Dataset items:
--------------------------------

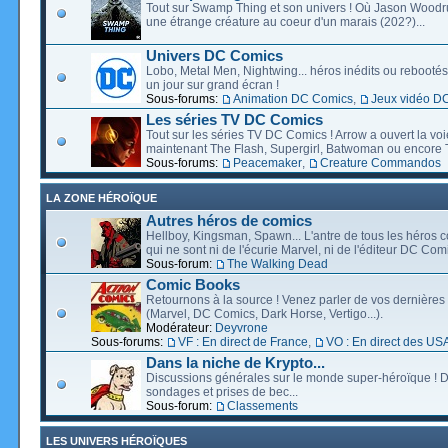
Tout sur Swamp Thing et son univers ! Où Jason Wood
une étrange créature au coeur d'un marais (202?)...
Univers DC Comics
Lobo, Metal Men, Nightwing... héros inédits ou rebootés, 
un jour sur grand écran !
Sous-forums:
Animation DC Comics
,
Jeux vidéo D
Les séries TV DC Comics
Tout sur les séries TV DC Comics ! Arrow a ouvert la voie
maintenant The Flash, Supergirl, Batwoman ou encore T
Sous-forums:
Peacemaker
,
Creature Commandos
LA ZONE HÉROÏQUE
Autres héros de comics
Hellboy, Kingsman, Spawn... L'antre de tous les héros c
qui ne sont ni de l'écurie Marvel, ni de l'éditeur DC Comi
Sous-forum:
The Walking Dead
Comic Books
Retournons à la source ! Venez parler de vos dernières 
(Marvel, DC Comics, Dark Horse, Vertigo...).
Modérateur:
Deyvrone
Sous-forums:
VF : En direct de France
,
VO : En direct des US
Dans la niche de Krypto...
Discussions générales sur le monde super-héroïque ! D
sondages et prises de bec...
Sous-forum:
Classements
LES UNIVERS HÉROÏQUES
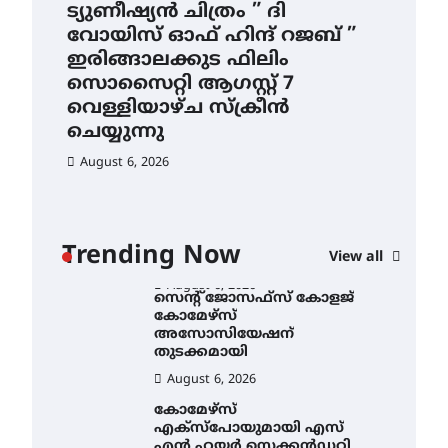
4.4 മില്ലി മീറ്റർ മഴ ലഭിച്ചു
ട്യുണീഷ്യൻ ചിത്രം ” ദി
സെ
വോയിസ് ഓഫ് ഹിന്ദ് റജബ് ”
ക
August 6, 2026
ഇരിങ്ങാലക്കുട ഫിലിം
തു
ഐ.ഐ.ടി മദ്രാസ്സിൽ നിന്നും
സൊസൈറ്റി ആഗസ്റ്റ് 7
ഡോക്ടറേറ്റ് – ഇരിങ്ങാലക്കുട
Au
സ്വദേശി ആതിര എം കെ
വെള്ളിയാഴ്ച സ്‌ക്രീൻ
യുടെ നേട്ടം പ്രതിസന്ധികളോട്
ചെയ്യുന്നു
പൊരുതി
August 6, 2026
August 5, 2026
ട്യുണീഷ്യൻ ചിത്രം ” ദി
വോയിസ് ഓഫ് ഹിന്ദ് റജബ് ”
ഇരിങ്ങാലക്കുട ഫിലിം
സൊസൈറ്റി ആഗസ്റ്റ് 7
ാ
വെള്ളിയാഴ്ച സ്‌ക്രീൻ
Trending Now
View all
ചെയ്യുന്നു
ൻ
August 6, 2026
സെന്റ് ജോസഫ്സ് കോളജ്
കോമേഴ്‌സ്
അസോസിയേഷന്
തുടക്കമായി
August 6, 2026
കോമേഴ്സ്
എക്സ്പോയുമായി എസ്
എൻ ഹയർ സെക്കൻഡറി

--------------------------------

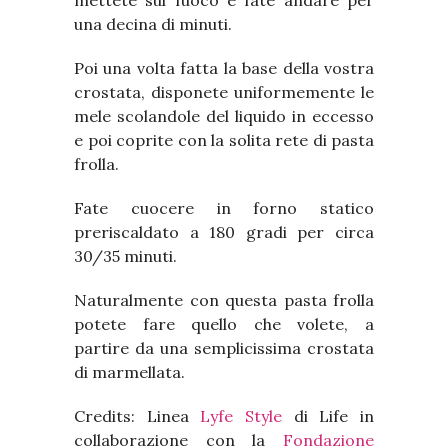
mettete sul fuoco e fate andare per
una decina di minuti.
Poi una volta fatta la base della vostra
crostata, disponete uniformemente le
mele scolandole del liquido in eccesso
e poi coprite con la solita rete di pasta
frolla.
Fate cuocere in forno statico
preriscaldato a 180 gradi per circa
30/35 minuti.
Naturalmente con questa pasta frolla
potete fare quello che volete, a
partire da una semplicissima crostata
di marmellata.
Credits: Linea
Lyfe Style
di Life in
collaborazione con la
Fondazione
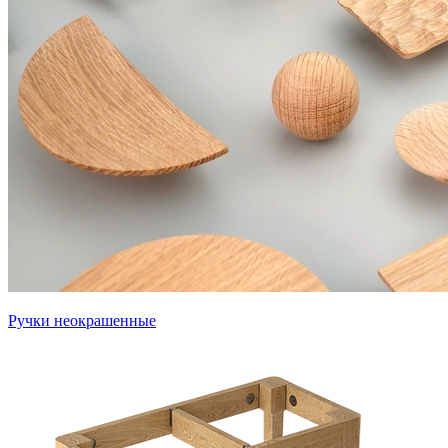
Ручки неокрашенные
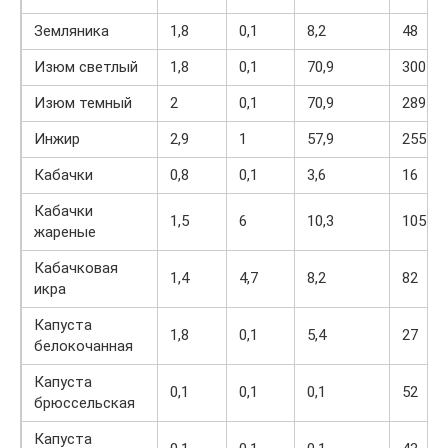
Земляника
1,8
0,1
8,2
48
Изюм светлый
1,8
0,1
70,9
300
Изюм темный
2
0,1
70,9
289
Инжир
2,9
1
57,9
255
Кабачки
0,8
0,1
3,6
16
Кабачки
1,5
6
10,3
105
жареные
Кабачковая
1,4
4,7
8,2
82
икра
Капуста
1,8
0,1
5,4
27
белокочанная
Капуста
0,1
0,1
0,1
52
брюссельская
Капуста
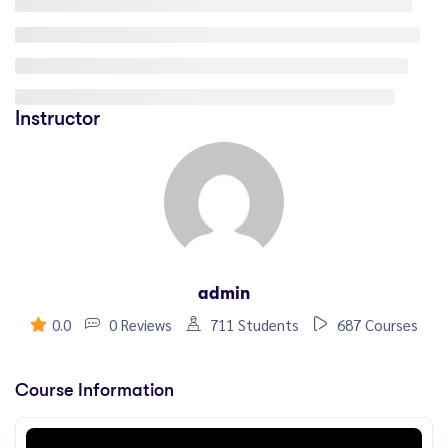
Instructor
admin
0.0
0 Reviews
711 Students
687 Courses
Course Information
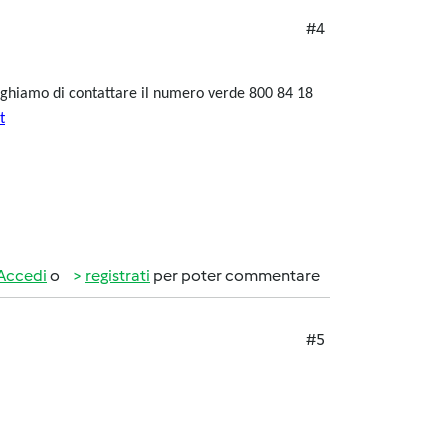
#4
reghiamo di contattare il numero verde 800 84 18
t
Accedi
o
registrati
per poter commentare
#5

--------------------------------

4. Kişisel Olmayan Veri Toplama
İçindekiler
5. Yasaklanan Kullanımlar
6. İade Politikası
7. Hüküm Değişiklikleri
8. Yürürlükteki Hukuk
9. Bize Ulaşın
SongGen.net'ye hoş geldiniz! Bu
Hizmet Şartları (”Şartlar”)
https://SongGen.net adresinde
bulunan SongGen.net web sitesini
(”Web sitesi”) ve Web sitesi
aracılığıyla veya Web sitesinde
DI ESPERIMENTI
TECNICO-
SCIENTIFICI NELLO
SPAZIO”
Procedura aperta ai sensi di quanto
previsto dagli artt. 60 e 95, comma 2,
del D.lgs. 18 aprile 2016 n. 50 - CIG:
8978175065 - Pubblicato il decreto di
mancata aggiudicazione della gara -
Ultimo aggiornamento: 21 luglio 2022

--------------------------------

Exercise objective:
Check every line above for the string "crostata" and state how many have it, with no other words.

Exercise result:
2